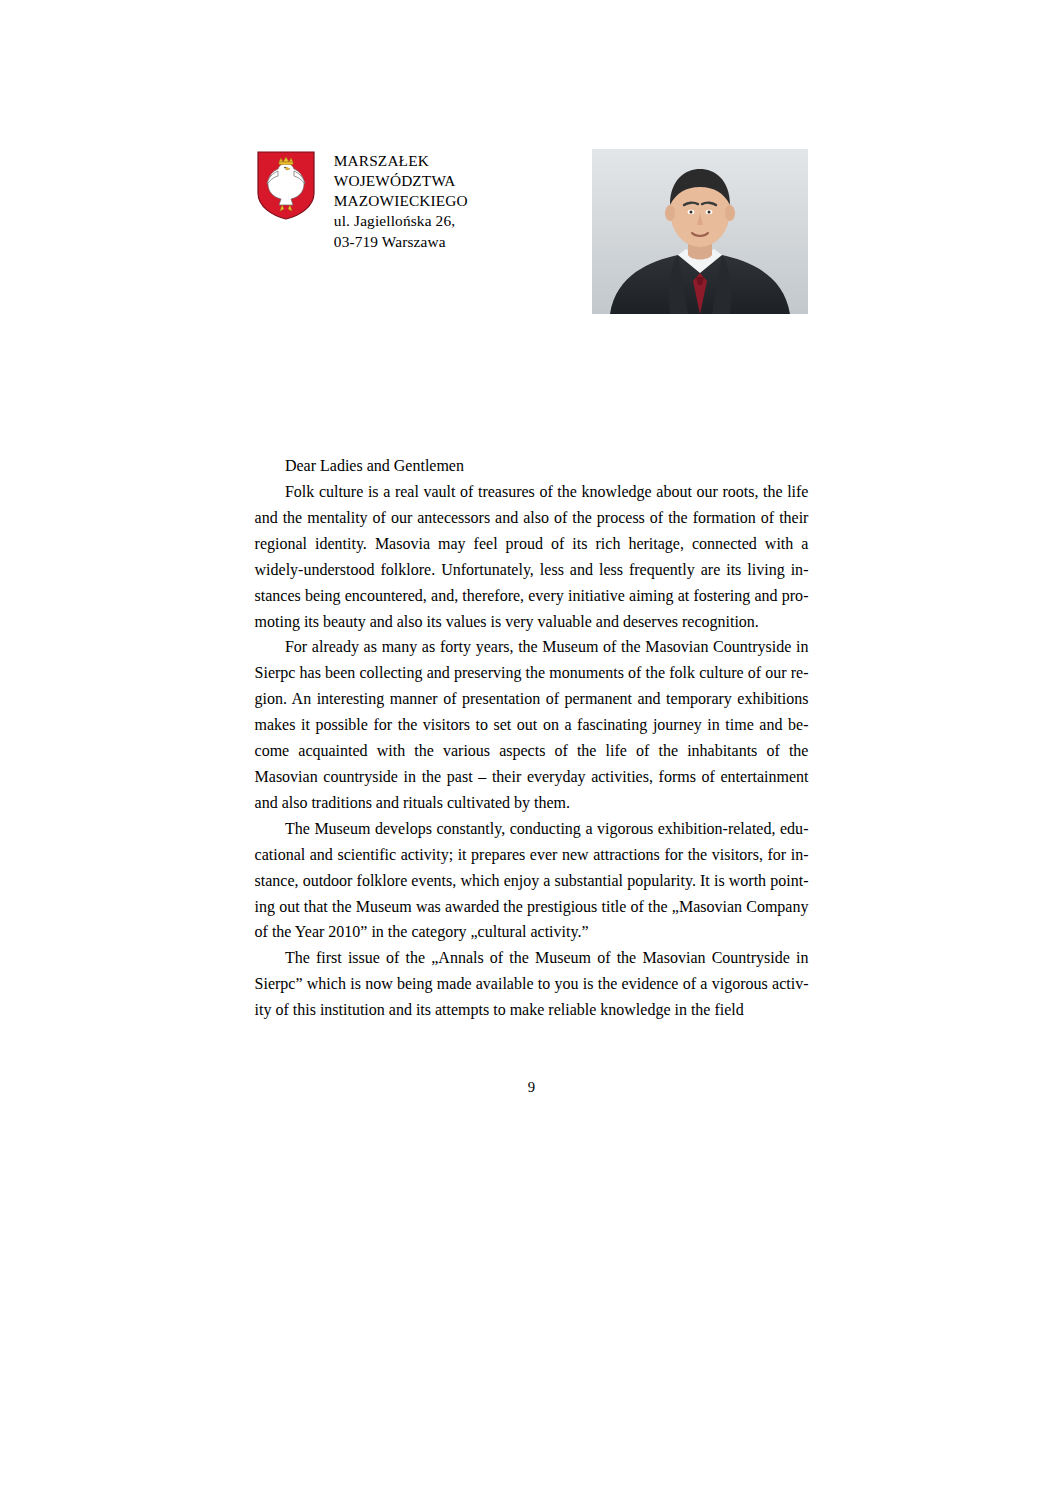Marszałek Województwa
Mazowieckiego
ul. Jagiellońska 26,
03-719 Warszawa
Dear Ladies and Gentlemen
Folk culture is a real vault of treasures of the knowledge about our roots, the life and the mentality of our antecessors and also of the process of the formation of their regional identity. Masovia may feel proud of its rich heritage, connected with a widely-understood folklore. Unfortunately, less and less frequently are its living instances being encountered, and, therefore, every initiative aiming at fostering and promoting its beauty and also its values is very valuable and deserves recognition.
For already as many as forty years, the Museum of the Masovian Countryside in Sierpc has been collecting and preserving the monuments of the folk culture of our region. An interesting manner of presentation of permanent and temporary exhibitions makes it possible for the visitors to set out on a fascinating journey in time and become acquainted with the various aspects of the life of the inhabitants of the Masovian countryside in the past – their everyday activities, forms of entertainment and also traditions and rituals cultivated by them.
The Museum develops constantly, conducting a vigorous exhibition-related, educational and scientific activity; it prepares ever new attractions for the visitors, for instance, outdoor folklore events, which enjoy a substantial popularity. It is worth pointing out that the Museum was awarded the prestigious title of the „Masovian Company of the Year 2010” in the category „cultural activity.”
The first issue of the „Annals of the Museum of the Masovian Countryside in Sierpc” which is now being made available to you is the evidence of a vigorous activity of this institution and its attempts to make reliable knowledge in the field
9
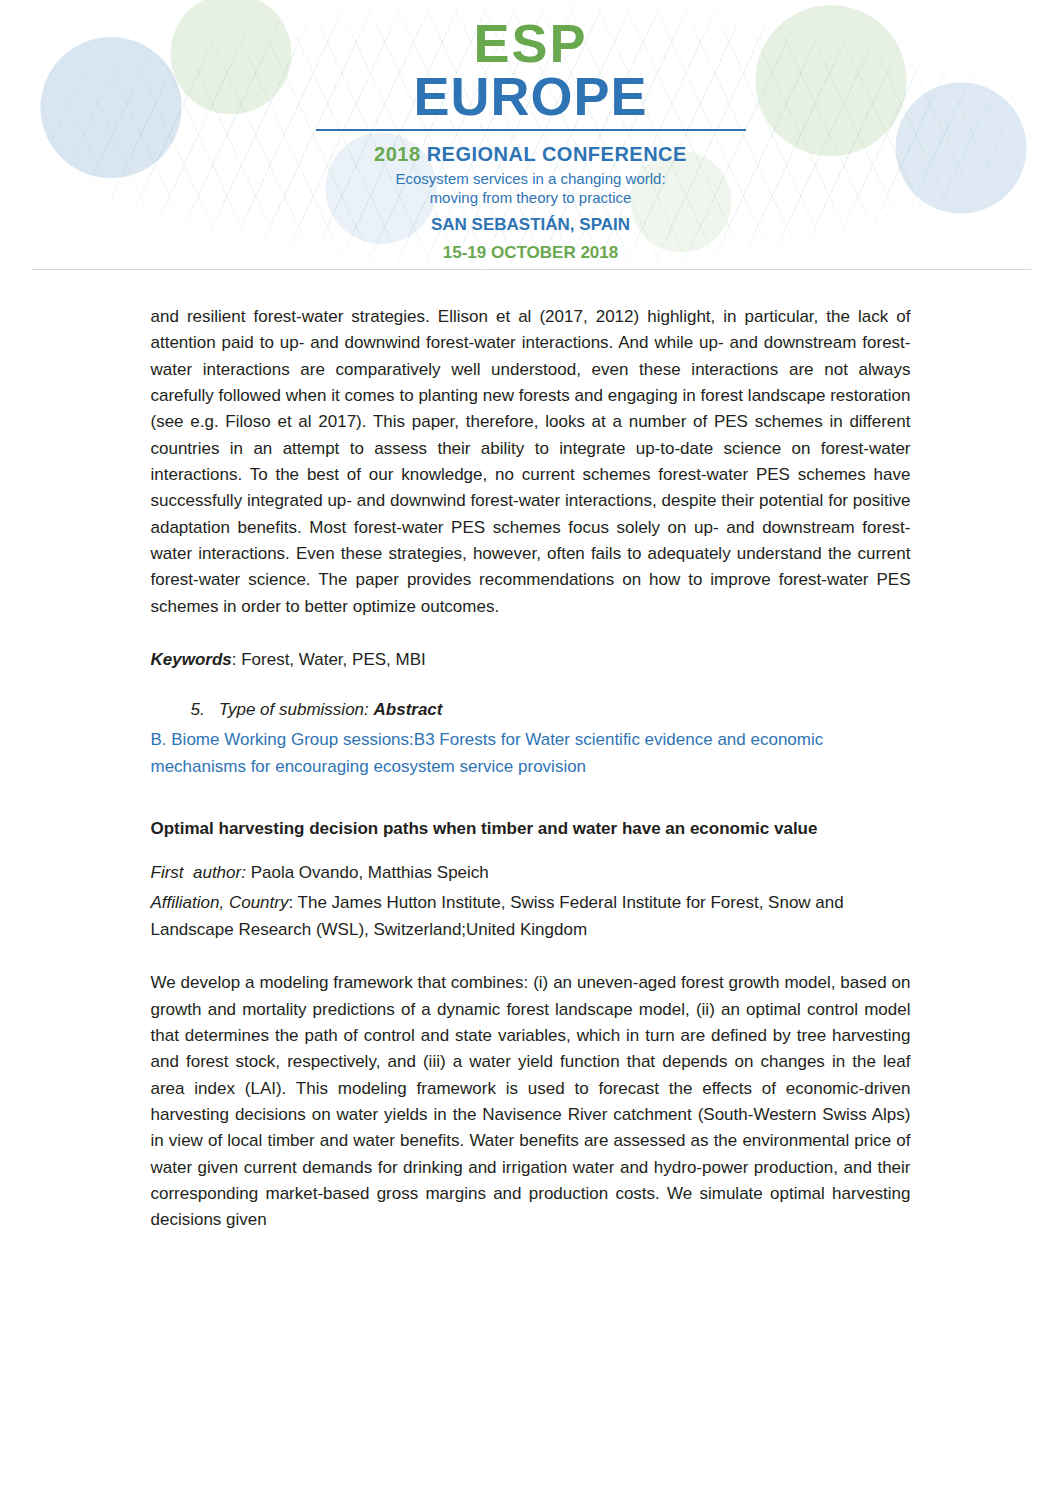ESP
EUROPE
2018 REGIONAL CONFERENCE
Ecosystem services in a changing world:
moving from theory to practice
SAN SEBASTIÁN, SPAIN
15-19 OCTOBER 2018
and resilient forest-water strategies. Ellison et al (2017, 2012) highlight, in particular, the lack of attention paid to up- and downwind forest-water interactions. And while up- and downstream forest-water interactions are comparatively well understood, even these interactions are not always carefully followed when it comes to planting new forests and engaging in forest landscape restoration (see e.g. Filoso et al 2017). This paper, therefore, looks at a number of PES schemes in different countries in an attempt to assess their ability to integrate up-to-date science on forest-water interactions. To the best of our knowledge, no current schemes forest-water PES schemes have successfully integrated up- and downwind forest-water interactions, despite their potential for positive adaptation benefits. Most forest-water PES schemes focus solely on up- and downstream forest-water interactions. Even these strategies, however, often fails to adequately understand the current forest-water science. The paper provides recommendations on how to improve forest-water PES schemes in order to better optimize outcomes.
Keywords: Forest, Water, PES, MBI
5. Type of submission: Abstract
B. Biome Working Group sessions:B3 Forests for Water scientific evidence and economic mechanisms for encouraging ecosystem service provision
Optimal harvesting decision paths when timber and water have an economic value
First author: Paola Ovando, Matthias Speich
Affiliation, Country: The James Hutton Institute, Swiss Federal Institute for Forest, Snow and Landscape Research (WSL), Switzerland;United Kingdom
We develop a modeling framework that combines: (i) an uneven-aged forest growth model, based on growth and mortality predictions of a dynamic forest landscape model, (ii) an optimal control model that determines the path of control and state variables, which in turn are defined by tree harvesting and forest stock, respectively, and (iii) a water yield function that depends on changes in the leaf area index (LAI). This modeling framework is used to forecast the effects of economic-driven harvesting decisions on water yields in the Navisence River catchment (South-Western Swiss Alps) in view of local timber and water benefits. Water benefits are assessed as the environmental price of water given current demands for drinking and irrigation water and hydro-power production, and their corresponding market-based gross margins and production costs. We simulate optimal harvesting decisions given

---

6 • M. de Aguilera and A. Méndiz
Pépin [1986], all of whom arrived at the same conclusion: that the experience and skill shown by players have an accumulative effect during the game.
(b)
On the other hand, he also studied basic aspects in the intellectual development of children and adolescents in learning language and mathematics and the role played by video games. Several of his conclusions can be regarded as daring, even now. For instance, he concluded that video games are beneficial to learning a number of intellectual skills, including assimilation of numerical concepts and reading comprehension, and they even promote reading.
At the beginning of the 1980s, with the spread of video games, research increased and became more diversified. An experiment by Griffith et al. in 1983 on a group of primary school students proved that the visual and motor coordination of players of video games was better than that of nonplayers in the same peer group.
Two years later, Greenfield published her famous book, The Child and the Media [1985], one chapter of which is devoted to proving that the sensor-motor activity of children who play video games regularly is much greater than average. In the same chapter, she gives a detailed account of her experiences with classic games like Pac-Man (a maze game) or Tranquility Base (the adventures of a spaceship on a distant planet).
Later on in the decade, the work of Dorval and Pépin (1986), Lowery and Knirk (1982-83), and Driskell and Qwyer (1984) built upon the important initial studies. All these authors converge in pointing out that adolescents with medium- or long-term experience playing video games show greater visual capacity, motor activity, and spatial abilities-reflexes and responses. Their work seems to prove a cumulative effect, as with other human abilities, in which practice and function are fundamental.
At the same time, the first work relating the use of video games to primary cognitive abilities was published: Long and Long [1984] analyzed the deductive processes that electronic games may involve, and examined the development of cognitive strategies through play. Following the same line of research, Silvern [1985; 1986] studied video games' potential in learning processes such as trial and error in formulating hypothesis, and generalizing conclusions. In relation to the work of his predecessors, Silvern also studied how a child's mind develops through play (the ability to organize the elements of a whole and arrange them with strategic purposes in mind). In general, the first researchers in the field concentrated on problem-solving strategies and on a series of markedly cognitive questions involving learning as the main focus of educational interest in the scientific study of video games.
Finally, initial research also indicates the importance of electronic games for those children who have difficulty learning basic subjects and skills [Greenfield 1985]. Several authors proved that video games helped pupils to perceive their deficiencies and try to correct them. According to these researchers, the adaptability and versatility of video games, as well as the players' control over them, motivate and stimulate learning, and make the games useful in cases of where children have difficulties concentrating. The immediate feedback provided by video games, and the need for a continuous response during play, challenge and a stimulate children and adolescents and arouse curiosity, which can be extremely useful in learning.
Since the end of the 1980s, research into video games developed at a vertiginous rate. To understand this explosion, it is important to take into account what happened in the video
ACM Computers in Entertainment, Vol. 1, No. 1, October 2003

Your instructions: Lines in the records above that contain the word "evidence" need to be counted; the reply is that number and nothing else.

Solution for this task: 2